Member of Parliament for Champlain
- In office March 1958 – June 1962
- Preceded by: Joseph Irenée Rochefort
- Succeeded by: Jean-Paul Matte

Personal details
- Born: 19 April 1902 Batiscan, Quebec, Canada
- Died: 22 April 1983 (aged 81)
- Party: Progressive Conservative
- Spouse(s): Esperance Brunelle m. 26 September 1928
- Profession: Farmer, insurance agent

= Paul Lahaye =

Canadian politician (1902–1983)

Paul Lahaye (19 April 1902 – 22 April 1983) was a Progressive Conservative party member of the House of Commons of Canada. Born in Batiscan, Quebec, he was a farmer and life insurance agent by career. From 1922 to 1949, he was secretary-treasurer of his regional school board. Between 1945 and 1948, he was secretary-treasurer of the municipality of Batiscan.

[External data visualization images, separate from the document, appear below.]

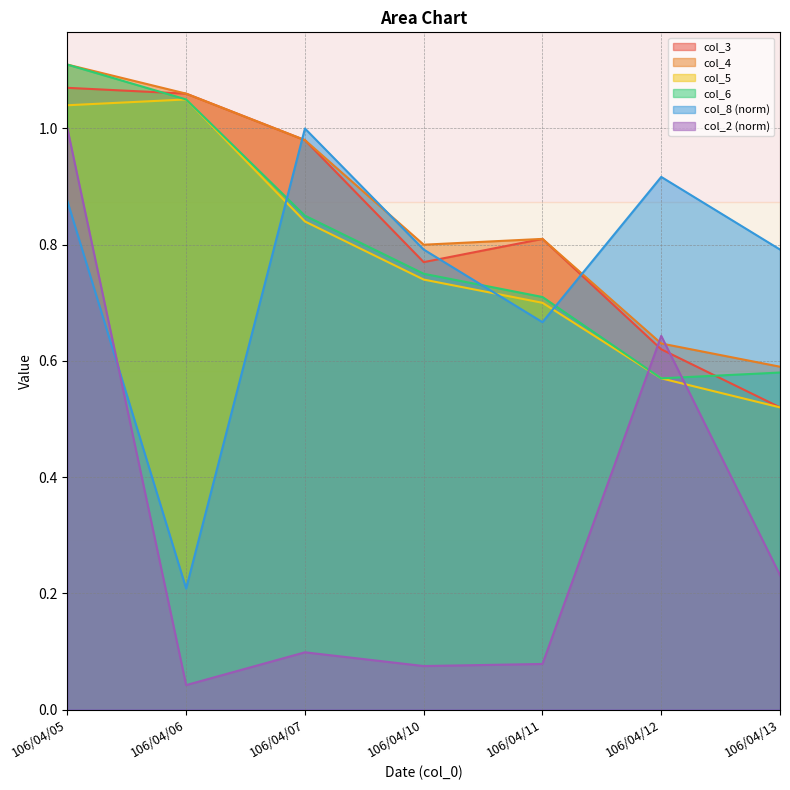

Which has a higher value, 106/04/13 or 106/04/05?

106/04/05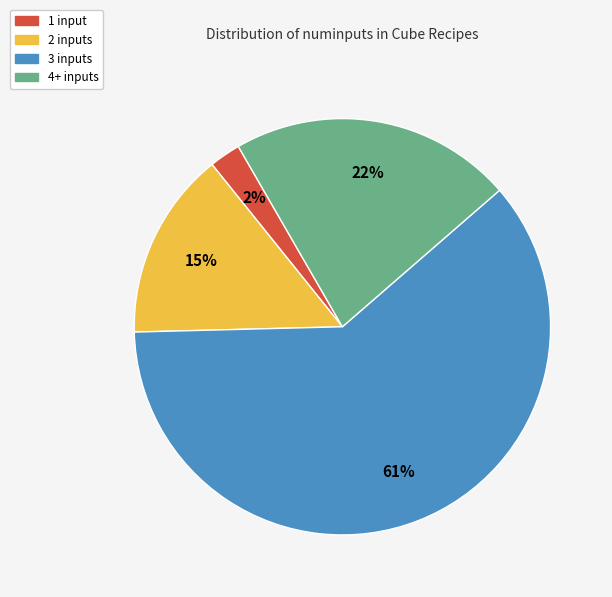

Which category has the smallest portion of the pie?

1 input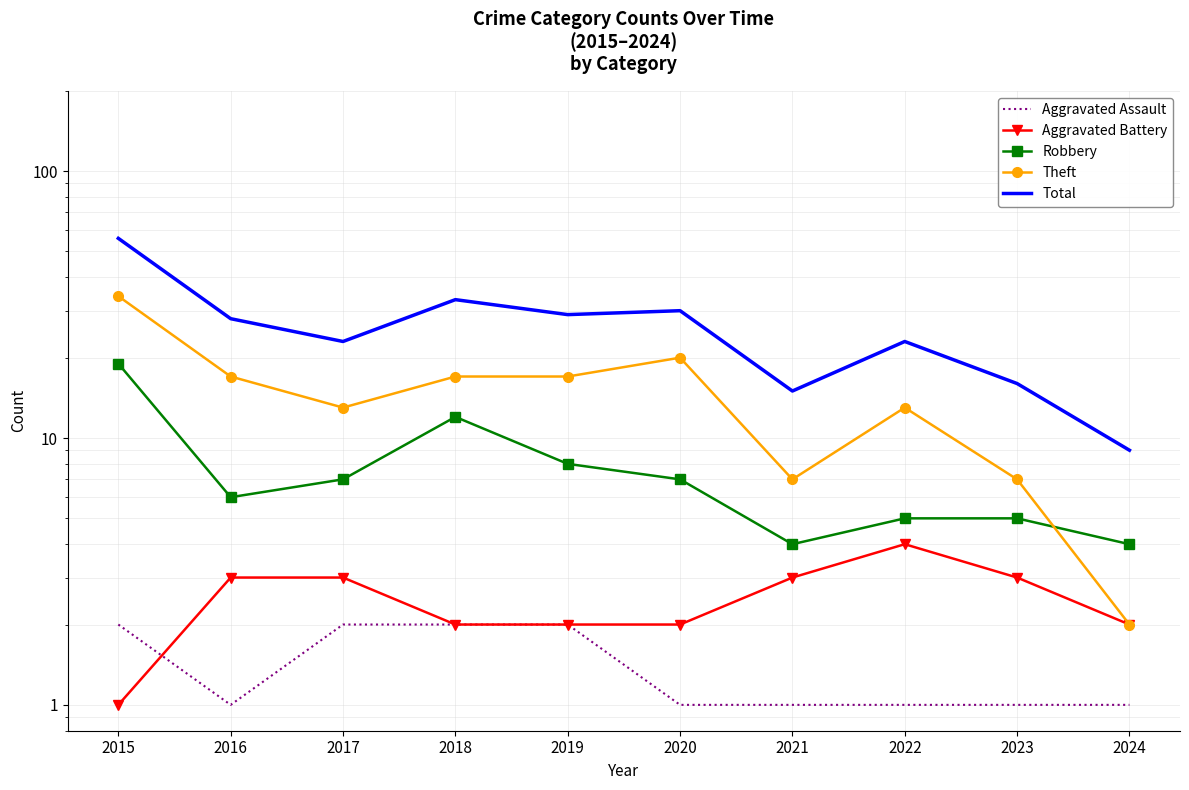

How many lines are shown in the chart?

5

He was first elected at the Champlain riding in the 1958 general election. After serving his only term, the 24th Canadian Parliament, Lahaye was defeated in the 1962 election, finishing in third place behind winner Jean-Paul Matte of the Liberal party and Origène Arvisais of the Social Credit party. Lahaye was also unsuccessful in another attempt to return to Parliament at the Rivière-du-Loup—Témiscouata riding in the 1965 election.